Active Risk
Contents
- Unraveling Active Risk
- Understanding Active Risk
- Analyzing Active Risk Metrics
- Key Metrics for Active Risk Assessment
- Calculating Active Risk
- Methodologies for Active Risk Measurement
- Case Study: Oppenheimer Global Opportunities Fund
- Illustrating Active Risk in Practice
- Distinguishing Active Risk vs. Residual Risk
- Managing Different Types of Investment Risk
Exploring Active Risk in Investment Management
Unraveling Active Risk
Understanding Active Risk
Active risk is the potential volatility a managed portfolio incurs in pursuit of outperforming its benchmark. It arises from deliberate investment decisions made by fund managers seeking to generate returns above market averages.
Analyzing Active Risk Metrics
Key Metrics for Active Risk Assessment
Assessing active risk involves analyzing metrics such as beta, standard deviation, and Sharpe Ratio.
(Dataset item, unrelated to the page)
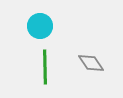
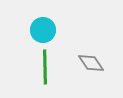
cyan circle: moved 3 px right, 4 px down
These indicators provide insights into a fund's risk profile relative to its benchmark, guiding investors in evaluating performance and risk management strategies.
Calculating Active Risk
Methodologies for Active Risk Measurement
Active risk can be calculated using two primary methodologies: subtracting benchmark returns from investment returns or computing the standard deviation of their differences over time. Both approaches offer valuable insights into the effectiveness of active management strategies.
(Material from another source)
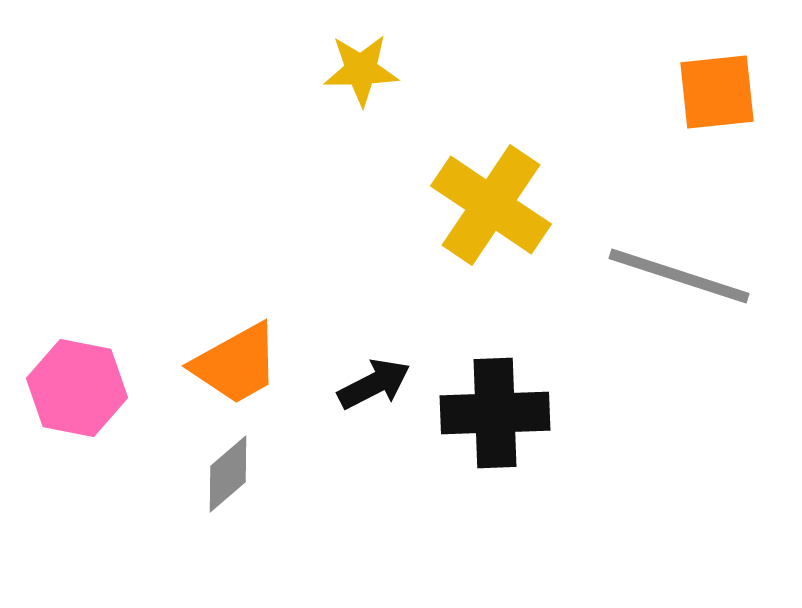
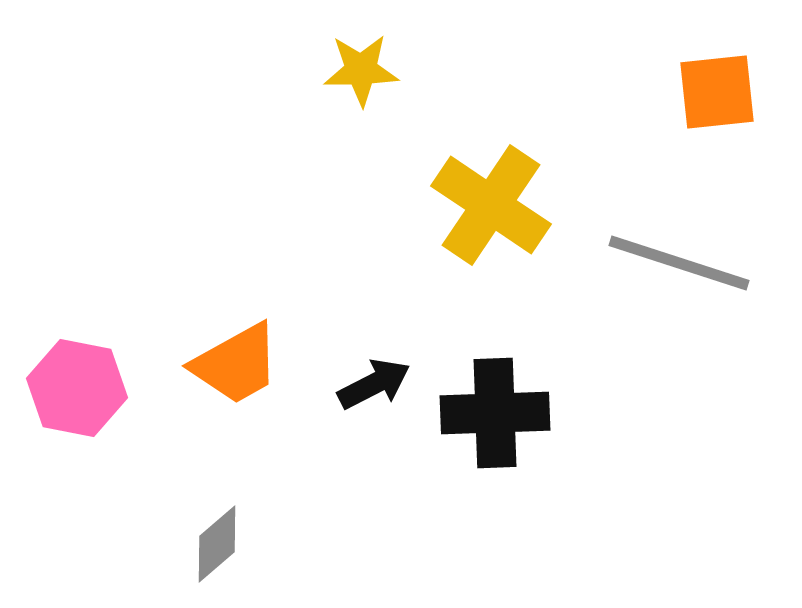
gray line: moved 13 px up
gray diamond: moved 11 px left, 70 px down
Case Study: Oppenheimer Global Opportunities Fund
Illustrating Active Risk in Practice
The Oppenheimer Global Opportunities Fund serves as a compelling example of a fund that has historically surpassed its benchmark with active risk. By examining its performance metrics, investors can glean valuable insights into the dynamics of active management.
Distinguishing Active Risk vs. Residual Risk
Managing Different Types of Investment Risk
While active risk stems from deliberate portfolio management decisions, residual risk is inherent to individual companies and can be diversified away. Understanding the distinctions between these risks is crucial for crafting effective investment strategies.